Mazurczak: Uczciwa polityka informacyjna jest w interesie inwestorów łupkowych

24 kwietnia 2013, 11:38 Energetyka

Biznes Alert: Pojawiły się informacje na temat nowych metod wydobycia gazu łupkowego. Istnieją spekulacje, że zostaną opracowane nowe, czyste technologie które wybiją ekologom z rąk argumenty o szkodliwości hydraulicznego kruszenia. Jaki jest stan faktyczny?

Marcin Mazurczak (Gaz łupkowy.pl): Firmy cały czas prowadzą badania. Biorą pod uwagę z jednej strony opłacalność ekonomiczną, z drugiej zaś środowiskowe skutki prowadzonych działań. Nowe metody wydobycia mogą zwiększyć stopę zwrotu  całego procesu lub spowodować, że do tej pory niedostępne lub nieopłacalne złoża  będą eksploatowane. Firmy muszą mieć na uwadze dobro środowiska naturalnego, bo to wiąże się również z obniżeniem ponoszonych przez nie kosztów. To oczywiście jest jakiś sposób na odbicie argumentów ekologów. Branża pracuje nad zmniejszeniem ilości lub zastąpieniem obecnie stosowanych składników chemicznych w płynie do szczelinowania, zmniejszeniem emisji metanu i innych gazów, poprawa efektywności wiercenia, sposobami zarządzania odpadami, itd. Tych działań jest bardzo dużo.

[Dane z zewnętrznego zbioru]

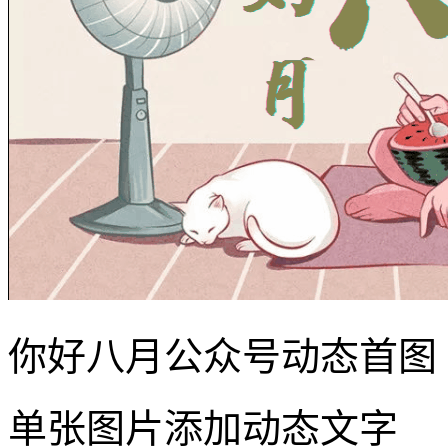
你好八月公众号动态首图
单张图片添加动态文字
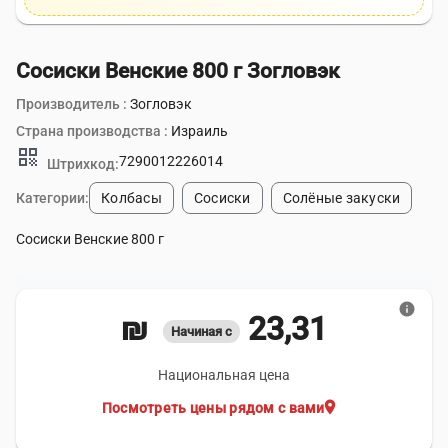
Сосиски Венские 800 г Зогловэк
Производитель :
Зогловэк
Страна производства :
Израиль
qr_code
7290012226014
Штрихкод:
Категории:
Колбасы
Сосиски
Солёные закуски
Сосиски Венские 800 г
info
23,31 ₪
Начиная с
Национальная цена
location_on
Посмотреть цены рядом с вами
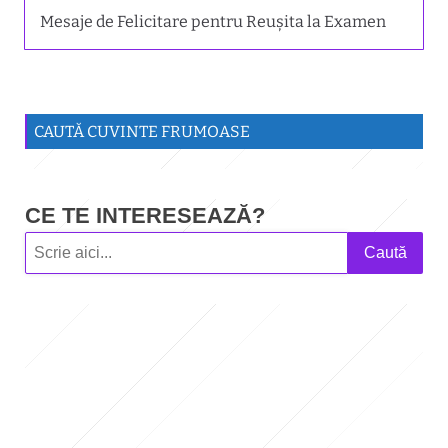
Mesaje de Felicitare pentru Reușita la Examen
CAUTĂ CUVINTE FRUMOASE
CE TE INTERESEAZĂ?
Caută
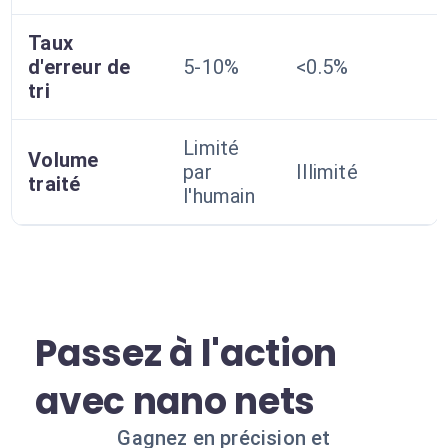
Taux
d'erreur de
5-10%
<0.5%
tri
Limité
Volume
par
Illimité
traité
l'humain
Passez à l'action
avec nano nets
Gagnez en précision et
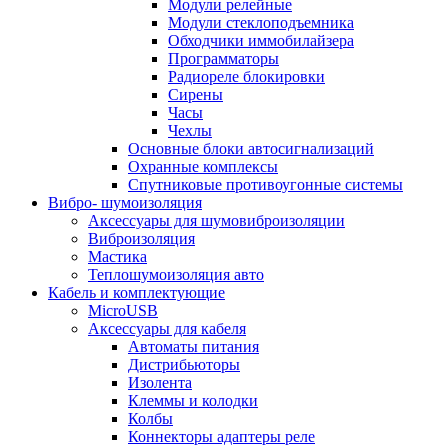
Модули релейные
Модули стеклоподъемника
Обходчики иммобилайзера
Программаторы
Радиореле блокировки
Сирены
Часы
Чехлы
Основные блоки автосигнализаций
Охранные комплексы
Спутниковые противоугонные системы
Вибро- шумоизоляция
Аксессуары для шумовиброизоляции
Виброизоляция
Мастика
Теплошумоизоляция авто
Кабель и комплектующие
MicroUSB
Аксессуары для кабеля
Автоматы питания
Дистрибьюторы
Изолента
Клеммы и колодки
Колбы
Коннекторы адаптеры реле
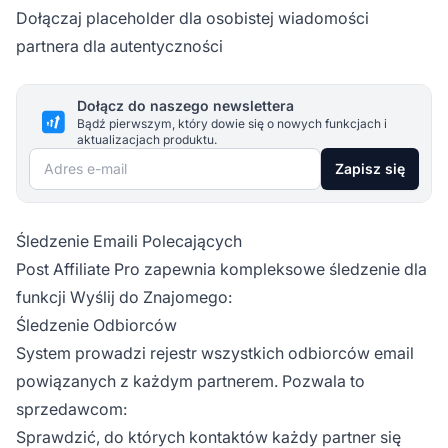
Dołączaj placeholder dla osobistej wiadomości
partnera dla autentyczności
Dołącz do naszego newslettera
Bądź pierwszym, który dowie się o nowych funkcjach i
aktualizacjach produktu.
Adres e-mail
Zapisz się
Śledzenie Emaili Polecających
Post Affiliate Pro zapewnia kompleksowe śledzenie dla
funkcji Wyślij do Znajomego:
Śledzenie Odbiorców
System prowadzi rejestr wszystkich odbiorców email
powiązanych z każdym partnerem. Pozwala to
sprzedawcom:
Sprawdzić, do których kontaktów każdy partner się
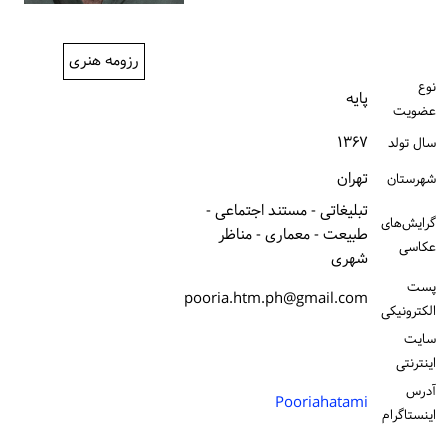
ورود / ثبت‌نام
رزومه هنری
خرید کتاب
نوع
پایه
عضویت
۱۳۶۷
سال تولد
تهران
شهرستان
تبلیغاتی - مستند اجتماعی -
گرایش‌های
طبیعت - معماری - مناظر
عکاسی
شهری
پست
pooria.htm.ph@gmail.com
الكترونیكی
سایت
اینترنتی
آدرس
Pooriahatami
اینستاگرام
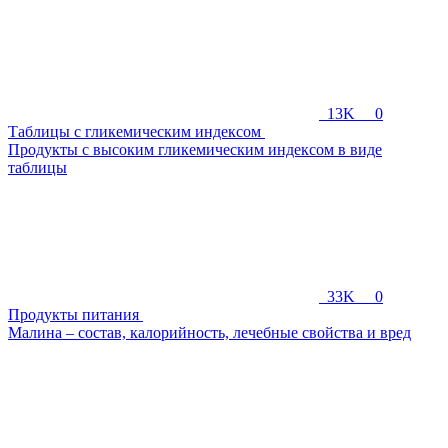
13K
0
Таблицы с гликемическим индексом
Продукты с высоким гликемическим индексом в виде
таблицы
33K
0
Продукты питания
Малина – состав, калорийность, лечебные свойства и вред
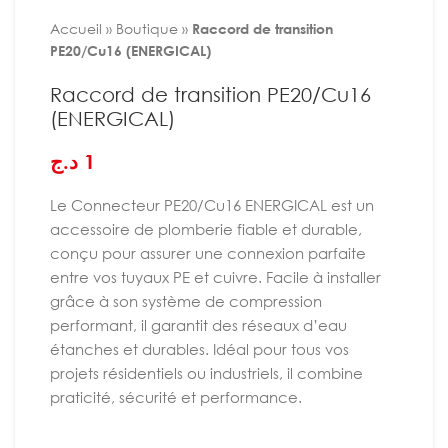
Accueil
»
Boutique
»
Raccord de transition
PE20/Cu16 (ENERGICAL)
Raccord de transition PE20/Cu16
(ENERGICAL)
د.ج
1
Le Connecteur PE20/Cu16 ENERGICAL est un
accessoire de plomberie fiable et durable,
conçu pour assurer une connexion parfaite
entre vos tuyaux PE et cuivre. Facile à installer
grâce à son système de compression
performant, il garantit des réseaux d’eau
étanches et durables. Idéal pour tous vos
projets résidentiels ou industriels, il combine
praticité, sécurité et performance.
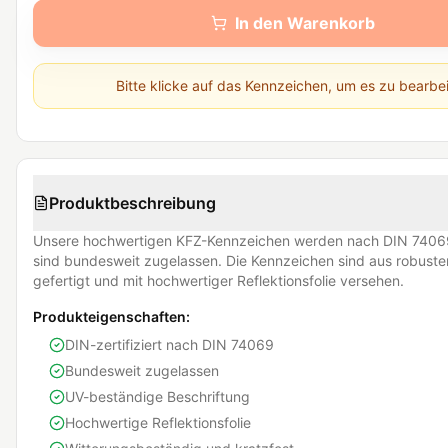
In den Warenkorb
Bitte klicke auf das Kennzeichen, um es zu bearbe
Produktbeschreibung
Unsere hochwertigen KFZ-Kennzeichen werden nach DIN 74069
sind bundesweit zugelassen. Die Kennzeichen sind aus robust
gefertigt und mit hochwertiger Reflektionsfolie versehen.
Produkteigenschaften:
DIN-zertifiziert nach DIN 74069
Bundesweit zugelassen
UV-beständige Beschriftung
Hochwertige Reflektionsfolie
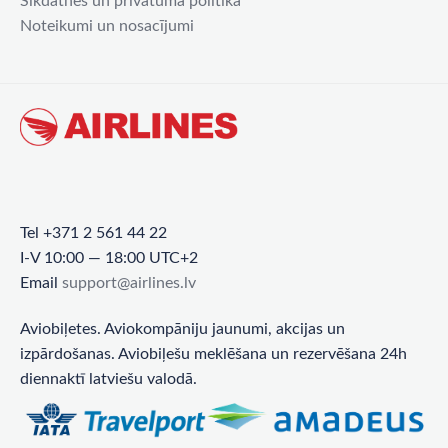
Sīkdatnes un privātuma politika
Noteikumi un nosacījumi
Tel +371 2 561 44 22
I-V 10:00 — 18:00 UTC+2
Email
support@airlines.lv
Aviobiļetes. Aviokompāniju jaunumi, akcijas un
izpārdošanas. Aviobiļešu meklēšana un rezervēšana 24h
diennaktī latviešu valodā.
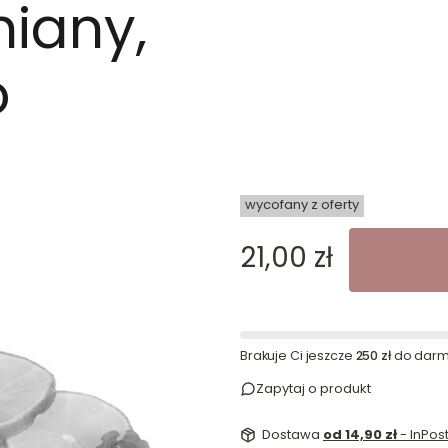
iany,
o
dn
wycofany z oferty
Cena
21,00 zł
Brakuje Ci jeszcze
250 zł
do darm
Zapytaj o produkt
Dostawa
od 14,90 zł
- InPo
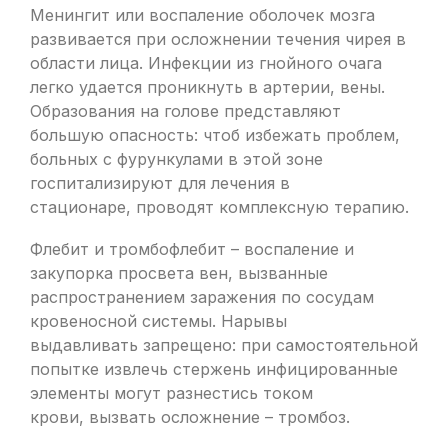
Менингит или воспаление оболочек мозга
развивается при осложнении течения чирея в
области лица. Инфекции из гнойного очага
легко удается проникнуть в артерии, вены.
Образования на голове представляют
большую опасность: чтоб избежать проблем,
больных с фурункулами в этой зоне
госпитализируют для лечения в
стационаре, проводят комплексную терапию.
Флебит и тромбофлебит – воспаление и
закупорка просвета вен, вызванные
распространением заражения по сосудам
кровеносной системы. Нарывы
выдавливать запрещено: при самостоятельной
попытке извлечь стержень инфицированные
элементы могут разнестись током
крови, вызвать осложнение – тромбоз.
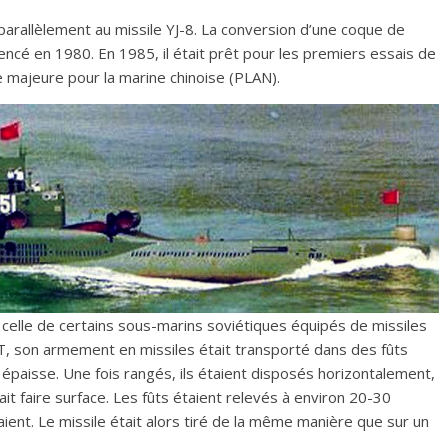
parallèlement au missile YJ-8. La conversion d’une coque de
ncé en 1980. En 1985, il était prêt pour les premiers essais de
ée majeure pour la marine chinoise (PLAN).
 celle de certains sous-marins soviétiques équipés de missiles
, son armement en missiles était transporté dans des fûts
 épaisse. Une fois rangés, ils étaient disposés horizontalement,
ait faire surface. Les fûts étaient relevés à environ 20-30
ient. Le missile était alors tiré de la même manière que sur un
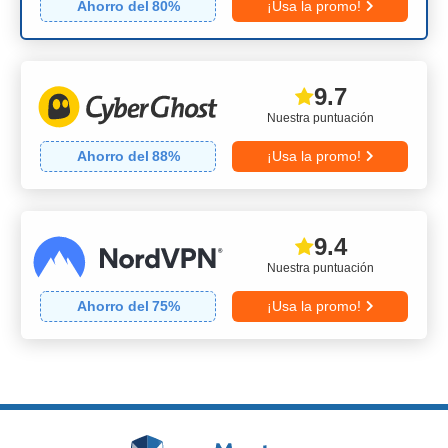
Ahorro del
80
%
¡Usa la promo!
9.7
Nuestra puntuación
Ahorro del
88
%
¡Usa la promo!
9.4
Nuestra puntuación
Ahorro del
75
%
¡Usa la promo!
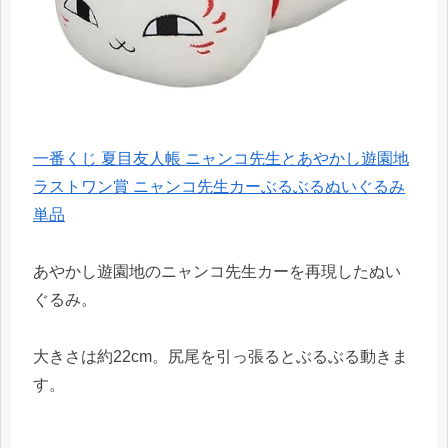
一番くじ 夏目友人帳 ニャンコ先生とあやかし遊園地
ラストワン賞 ニャンコ先生カーぶるぶるぬいぐるみ
単品
あやかし遊園地のニャンコ先生カーを再現したぬい
ぐるみ。
大きさは約22cm。尻尾を引っ張るとぶるぶる動きま
す。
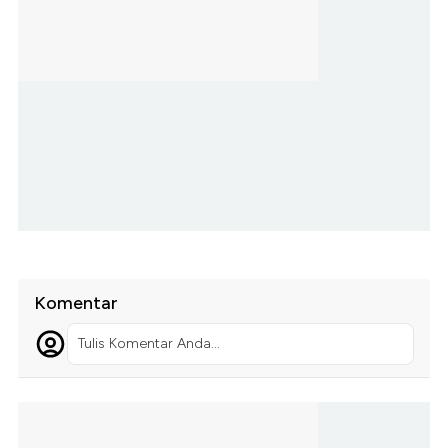
Komentar
Tulis Komentar Anda...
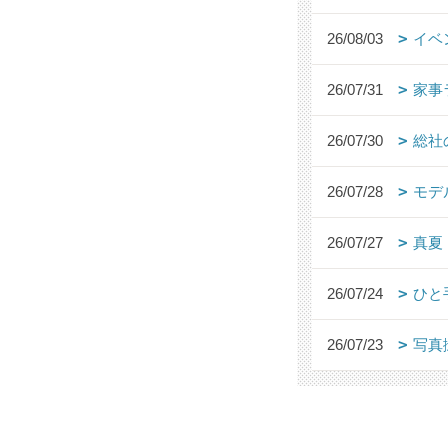
26/08/03
イベ
26/07/31
家事
26/07/30
総社
26/07/28
モデ
26/07/27
真夏
26/07/24
ひと
26/07/23
写真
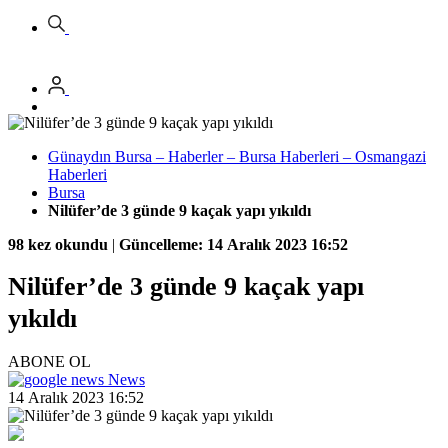
Günaydın Bursa – Haberler – Bursa Haberleri – Osmangazi
Haberleri
Bursa
Nilüfer’de 3 günde 9 kaçak yapı yıkıldı
98 kez okundu
|
Güncelleme: 14 Aralık 2023 16:52
Nilüfer’de 3 günde 9 kaçak yapı
yıkıldı
ABONE OL
News
14 Aralık 2023 16:52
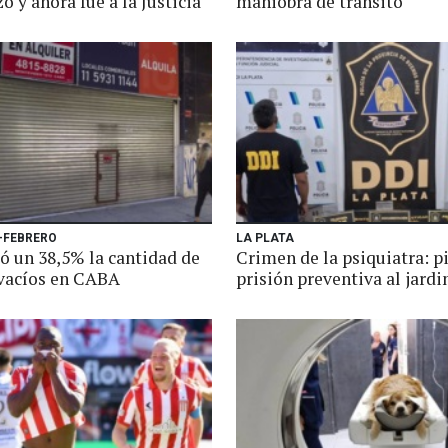
 y ahora fue a la Justicia
maniobra de tránsito
 -FEBRERO
LA PLATA
 un 38,5% la cantidad de
Crimen de la psiquiatra: p
 vacíos en CABA
prisión preventiva al jardi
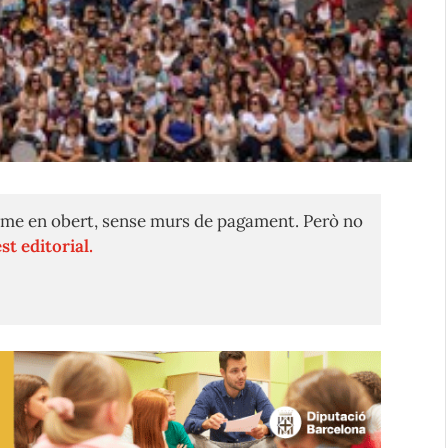
me en obert, sense murs de pagament. Però no
st editorial.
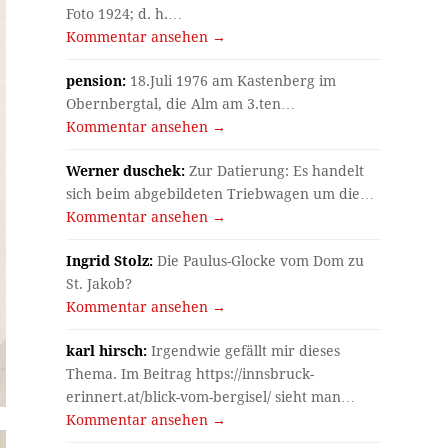
Foto 1924; d. h.…
Kommentar ansehen →
pension:
18.Juli 1976 am Kastenberg im
Obernbergtal, die Alm am 3.ten…
Kommentar ansehen →
Werner duschek:
Zur Datierung: Es handelt
sich beim abgebildeten Triebwagen um die…
Kommentar ansehen →
Ingrid Stolz:
Die Paulus-Glocke vom Dom zu
St. Jakob?
Kommentar ansehen →
karl hirsch:
Irgendwie gefällt mir dieses
Thema. Im Beitrag https://innsbruck-
erinnert.at/blick-vom-bergisel/ sieht man…
Kommentar ansehen →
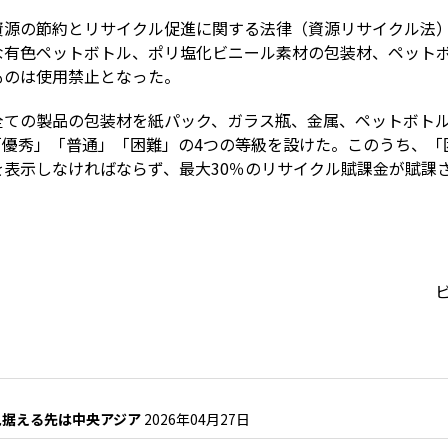
源の節約とリサイクル促進に関する法律（資源リサイクル法）」の
な有色ペットボトル、ポリ塩化ビニール素材の包装材、ペット
ものは使用禁止となった。
全ての製品の包装材を紙パック、ガラス瓶、金属、ペットボトル
「優秀」「普通」「困難」の4つの等級を設けた。このうち、「
表示しなければならず、最大30％のリサイクル賦課金が賦課
ビ
見据える先は中央アジア
2026年04月27日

Czyli działają na własną korzyść?

To nie jest działalność wprost. Im więcej zainwestują w bezpieczeństwo procesu, tym mniej będzie ich później kosztowała komunikacja ze społecznościami lokalnymi. Jeśli firmy zastosują płyn do szczelinowania, który jest biodegradowalny to dajemy mniejsze pole do popisu organizacjom ekologicznym. Jednocześnie firma wykorzysta mniej składników w płynie albo mniej wody, jeśli na przykład wykorzysta technologię suchego szczelinowania przy użyciu dwutlenku węgla czy też metanu. W obu przypadkach ogranicza koszty transportu chemikaliów i wody, które stanowią znaczną cześć kosztów przy wydobyciu.

Ekolodzy nie są jednak pocieszeni. Nie zadowalają ich nawet najbardziej ambitne pomysły firm. Jak to rozumieć?

Te organizacje nigdy nie będą zadowolone. Ale taki bicz wiszący nad firmami jest korzystny.

Czy taki bicz ma uzasadnienie merytoryczne?

To już sprawa firm. To ich rolą jest ograniczanie wpływu argumentów, które są stosowane w debacie na temat gazu łupkowego. Kto ma decydować o tym jaki argument jest merytoryczny a jaki nie? Także argumenty firm mogą być niemerytoryczne. Nie ma sensu w żaden sposób blokować debaty na ten temat. Powinno udzielać się pełnej i uczciwej informacji.

Czyli pełna transparentność. Jak to się ma do sytuacji w Polsce?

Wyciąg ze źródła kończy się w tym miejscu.